Next up, let's look at how we put in
meta information to our HTML document. In plain ol' HTML, this is done using the <meta> tag and produces a lot of useful stuff like keywords and descriptions of our document for search engines. Again all of these things are
attributes for the
start_html function, so we're simply going to build on our initial program, adding in the meta information like so:
print $cgi->start_html(
-title => 'My CGI.pm Web Page',
-meta => {
'keywords' => 'perl, perl cgi, cgi.pm',
'description' => 'cgi.pm tutorals'
}
);
We're using the
-meta attribute, which in turn is a hash of key / value pairs that make up our meta tags. This could be easily extended to cover any meta tag, simply by adding them to the meta hash. Keywords and description are simply the two most common, and used in this as an example. Let's take a look at the output of our program now, with the
-meta attribute included:
<?xml version="1.0" encoding="iso-8859-1"?>
<!DOCTYPE html
PUBLIC "-//W3C//DTD XHTML 1.0 Transitional//EN"

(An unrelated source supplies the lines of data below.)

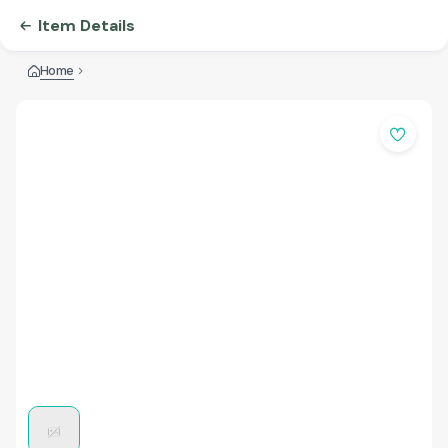
Item Details
Home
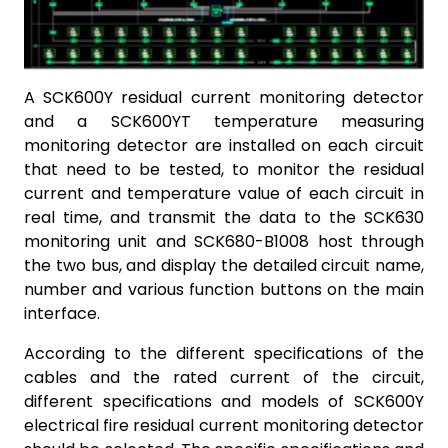
A SCK600Y residual current monitoring detector
and a SCK600YT temperature measuring
monitoring detector are installed on each circuit
that need to be tested, to monitor the residual
current and temperature value of each circuit in
real time, and transmit the data to the SCK630
monitoring unit and SCK680-B1008 host through
the two bus, and display the detailed circuit name,
number and various function buttons on the main
interface.
According to the different specifications of the
cables and the rated current of the circuit,
different specifications and models of SCK600Y
electrical fire residual current monitoring detector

"http://www.w3.org/TR/xhtml1/DTD/xhtml1-transitional.dtd">
<html xmlns="http://www.w3.org/1999/xhtml" lang="en-US" xml:lang="en-US"><head><title>My CGI.pm Web Page</title>
<meta name="keywords" content="perl, perl cgi, cgi.pm" />
<meta name="description" content="cgi.pm tutorials" />
</head><body>
Same HTML document start as last time, but you'll see the generated <meta> tags at the end.